### EXERCISE
Copy the lines in the items below verbatim, starting with the line that contains "設定可決定獨特的新密碼數目，且必須在重新使用舊密碼之前與使用者帳戶相關。此設定值必須介於 0 到" and ending with the line that contains "因為重用密碼會出現相關的漏洞", including both of those lines.

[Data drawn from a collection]
- - -
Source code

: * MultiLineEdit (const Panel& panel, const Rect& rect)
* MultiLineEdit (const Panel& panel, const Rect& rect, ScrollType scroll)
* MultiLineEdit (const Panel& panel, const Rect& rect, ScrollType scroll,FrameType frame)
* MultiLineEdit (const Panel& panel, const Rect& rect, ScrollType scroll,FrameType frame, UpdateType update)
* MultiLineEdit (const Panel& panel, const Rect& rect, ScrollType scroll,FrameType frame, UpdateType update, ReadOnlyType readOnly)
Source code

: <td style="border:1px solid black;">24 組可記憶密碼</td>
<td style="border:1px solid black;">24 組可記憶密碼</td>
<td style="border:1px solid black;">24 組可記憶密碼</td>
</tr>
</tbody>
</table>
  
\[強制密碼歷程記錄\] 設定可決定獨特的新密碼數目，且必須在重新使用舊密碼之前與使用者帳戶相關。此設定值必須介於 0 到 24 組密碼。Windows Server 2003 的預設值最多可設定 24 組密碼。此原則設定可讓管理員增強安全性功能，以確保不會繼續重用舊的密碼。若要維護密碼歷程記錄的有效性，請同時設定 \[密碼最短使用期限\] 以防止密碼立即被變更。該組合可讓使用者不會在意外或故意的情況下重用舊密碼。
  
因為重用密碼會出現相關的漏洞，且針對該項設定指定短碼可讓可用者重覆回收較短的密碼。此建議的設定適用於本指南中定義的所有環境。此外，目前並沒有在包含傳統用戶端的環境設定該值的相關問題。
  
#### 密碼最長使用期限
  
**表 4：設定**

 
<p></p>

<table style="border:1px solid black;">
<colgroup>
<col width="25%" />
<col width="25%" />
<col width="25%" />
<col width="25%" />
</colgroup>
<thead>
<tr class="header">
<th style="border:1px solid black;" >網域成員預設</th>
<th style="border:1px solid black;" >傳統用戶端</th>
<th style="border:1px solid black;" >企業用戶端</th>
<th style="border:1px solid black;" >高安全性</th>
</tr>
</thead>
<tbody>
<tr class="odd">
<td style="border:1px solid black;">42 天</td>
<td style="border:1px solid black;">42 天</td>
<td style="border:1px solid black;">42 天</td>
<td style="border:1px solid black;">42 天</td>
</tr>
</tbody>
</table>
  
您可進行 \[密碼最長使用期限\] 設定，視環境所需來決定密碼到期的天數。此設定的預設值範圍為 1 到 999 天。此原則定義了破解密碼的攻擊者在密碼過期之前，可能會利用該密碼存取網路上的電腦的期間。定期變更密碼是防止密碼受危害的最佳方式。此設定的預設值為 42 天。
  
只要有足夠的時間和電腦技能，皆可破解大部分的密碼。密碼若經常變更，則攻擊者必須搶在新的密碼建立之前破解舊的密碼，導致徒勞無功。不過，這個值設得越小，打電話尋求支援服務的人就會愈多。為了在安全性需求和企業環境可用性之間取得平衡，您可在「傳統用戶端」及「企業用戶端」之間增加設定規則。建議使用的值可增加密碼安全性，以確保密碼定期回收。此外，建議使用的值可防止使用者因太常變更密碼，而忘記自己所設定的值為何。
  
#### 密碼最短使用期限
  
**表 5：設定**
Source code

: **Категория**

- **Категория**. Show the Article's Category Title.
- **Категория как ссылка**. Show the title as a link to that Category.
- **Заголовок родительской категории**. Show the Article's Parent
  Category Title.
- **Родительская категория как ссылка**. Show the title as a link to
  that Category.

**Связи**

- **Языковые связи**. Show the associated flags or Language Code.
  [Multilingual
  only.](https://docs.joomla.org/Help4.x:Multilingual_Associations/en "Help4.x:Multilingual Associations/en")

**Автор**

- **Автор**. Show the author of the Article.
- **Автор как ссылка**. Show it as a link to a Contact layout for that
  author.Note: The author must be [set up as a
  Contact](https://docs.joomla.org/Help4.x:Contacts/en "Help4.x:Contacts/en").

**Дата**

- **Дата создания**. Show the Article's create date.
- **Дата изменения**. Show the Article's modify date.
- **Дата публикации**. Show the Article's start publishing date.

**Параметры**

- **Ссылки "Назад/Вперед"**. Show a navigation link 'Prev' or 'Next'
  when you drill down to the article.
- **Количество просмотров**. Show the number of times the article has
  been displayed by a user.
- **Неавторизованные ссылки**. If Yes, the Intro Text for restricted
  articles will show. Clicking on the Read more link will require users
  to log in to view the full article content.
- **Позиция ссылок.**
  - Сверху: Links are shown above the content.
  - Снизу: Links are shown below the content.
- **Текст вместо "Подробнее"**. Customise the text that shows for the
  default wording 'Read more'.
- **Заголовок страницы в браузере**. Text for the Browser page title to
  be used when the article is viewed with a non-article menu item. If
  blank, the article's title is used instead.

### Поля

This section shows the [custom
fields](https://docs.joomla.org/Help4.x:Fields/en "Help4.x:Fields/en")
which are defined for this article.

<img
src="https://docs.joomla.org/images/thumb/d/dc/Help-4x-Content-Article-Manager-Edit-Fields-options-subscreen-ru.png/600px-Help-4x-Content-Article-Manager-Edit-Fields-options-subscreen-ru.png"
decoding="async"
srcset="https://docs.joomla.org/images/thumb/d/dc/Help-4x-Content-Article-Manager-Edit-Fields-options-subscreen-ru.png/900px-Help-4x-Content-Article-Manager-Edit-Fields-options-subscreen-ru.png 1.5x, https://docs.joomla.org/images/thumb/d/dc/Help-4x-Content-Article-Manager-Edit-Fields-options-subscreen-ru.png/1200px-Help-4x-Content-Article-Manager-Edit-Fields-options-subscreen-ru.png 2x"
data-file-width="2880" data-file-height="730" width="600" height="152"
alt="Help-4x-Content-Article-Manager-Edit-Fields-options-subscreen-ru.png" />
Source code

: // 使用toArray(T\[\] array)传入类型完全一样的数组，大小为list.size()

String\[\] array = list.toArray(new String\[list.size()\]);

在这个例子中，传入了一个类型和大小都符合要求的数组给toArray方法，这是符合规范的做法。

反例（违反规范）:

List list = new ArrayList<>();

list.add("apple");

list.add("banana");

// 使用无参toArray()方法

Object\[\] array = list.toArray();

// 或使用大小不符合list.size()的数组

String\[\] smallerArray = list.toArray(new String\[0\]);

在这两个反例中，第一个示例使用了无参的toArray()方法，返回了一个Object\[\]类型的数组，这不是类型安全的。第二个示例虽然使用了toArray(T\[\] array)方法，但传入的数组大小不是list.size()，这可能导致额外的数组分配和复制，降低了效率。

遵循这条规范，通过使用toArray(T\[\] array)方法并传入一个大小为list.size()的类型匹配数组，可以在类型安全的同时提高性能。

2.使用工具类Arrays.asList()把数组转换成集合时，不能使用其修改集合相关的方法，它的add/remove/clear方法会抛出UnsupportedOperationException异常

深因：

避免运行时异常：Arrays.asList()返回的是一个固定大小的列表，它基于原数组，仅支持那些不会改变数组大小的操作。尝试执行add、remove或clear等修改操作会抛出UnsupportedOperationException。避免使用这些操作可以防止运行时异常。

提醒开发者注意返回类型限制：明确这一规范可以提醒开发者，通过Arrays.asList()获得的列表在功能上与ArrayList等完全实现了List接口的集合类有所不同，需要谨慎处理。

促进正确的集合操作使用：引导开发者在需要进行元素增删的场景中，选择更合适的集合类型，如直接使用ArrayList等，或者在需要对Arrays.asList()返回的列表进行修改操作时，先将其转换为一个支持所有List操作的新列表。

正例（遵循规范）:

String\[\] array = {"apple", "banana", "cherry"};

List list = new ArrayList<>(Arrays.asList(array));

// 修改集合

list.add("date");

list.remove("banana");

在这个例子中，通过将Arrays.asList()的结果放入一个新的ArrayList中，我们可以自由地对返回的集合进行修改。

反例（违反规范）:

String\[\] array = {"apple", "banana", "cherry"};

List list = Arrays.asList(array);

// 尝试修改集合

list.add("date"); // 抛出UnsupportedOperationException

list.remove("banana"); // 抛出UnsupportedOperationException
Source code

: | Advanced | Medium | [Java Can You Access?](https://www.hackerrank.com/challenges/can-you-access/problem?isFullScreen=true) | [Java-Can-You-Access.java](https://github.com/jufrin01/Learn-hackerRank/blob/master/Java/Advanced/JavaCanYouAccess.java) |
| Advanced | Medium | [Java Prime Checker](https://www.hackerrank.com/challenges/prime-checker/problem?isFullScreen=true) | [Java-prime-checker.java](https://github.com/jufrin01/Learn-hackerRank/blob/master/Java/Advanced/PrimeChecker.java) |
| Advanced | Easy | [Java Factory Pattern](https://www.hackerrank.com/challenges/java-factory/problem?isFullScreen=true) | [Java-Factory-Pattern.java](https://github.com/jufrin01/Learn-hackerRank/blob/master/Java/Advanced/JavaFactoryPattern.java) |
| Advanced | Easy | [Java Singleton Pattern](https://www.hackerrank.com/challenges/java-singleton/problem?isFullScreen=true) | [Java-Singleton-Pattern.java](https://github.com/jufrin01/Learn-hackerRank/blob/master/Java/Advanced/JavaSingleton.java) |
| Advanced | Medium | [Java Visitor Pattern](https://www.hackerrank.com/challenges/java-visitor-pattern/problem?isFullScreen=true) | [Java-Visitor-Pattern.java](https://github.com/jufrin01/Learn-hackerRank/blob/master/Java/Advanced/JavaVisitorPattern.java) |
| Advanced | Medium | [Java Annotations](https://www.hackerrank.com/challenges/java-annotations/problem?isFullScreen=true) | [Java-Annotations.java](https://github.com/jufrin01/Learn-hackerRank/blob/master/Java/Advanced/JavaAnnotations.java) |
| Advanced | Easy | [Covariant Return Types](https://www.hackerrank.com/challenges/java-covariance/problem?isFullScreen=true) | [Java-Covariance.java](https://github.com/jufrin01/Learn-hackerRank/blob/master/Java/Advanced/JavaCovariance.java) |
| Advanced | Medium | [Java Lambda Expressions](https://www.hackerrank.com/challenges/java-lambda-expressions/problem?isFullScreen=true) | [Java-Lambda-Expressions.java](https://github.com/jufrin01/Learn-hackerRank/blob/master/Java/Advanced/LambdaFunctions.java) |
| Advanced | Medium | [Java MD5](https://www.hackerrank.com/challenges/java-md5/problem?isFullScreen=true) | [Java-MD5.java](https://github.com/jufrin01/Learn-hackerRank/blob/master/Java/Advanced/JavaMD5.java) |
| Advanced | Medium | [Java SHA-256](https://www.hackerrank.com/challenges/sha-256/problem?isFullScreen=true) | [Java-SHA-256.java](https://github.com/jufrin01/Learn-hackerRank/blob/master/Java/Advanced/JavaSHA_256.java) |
- - -
### SOLUTION TO THIS TASK
\[強制密碼歷程記錄\] 設定可決定獨特的新密碼數目，且必須在重新使用舊密碼之前與使用者帳戶相關。此設定值必須介於 0 到 24 組密碼。Windows Server 2003 的預設值最多可設定 24 組密碼。此原則設定可讓管理員增強安全性功能，以確保不會繼續重用舊的密碼。若要維護密碼歷程記錄的有效性，請同時設定 \[密碼最短使用期限\] 以防止密碼立即被變更。該組合可讓使用者不會在意外或故意的情況下重用舊密碼。
  
因為重用密碼會出現相關的漏洞，且針對該項設定指定短碼可讓可用者重覆回收較短的密碼。此建議的設定適用於本指南中定義的所有環境。此外，目前並沒有在包含傳統用戶端的環境設定該值的相關問題。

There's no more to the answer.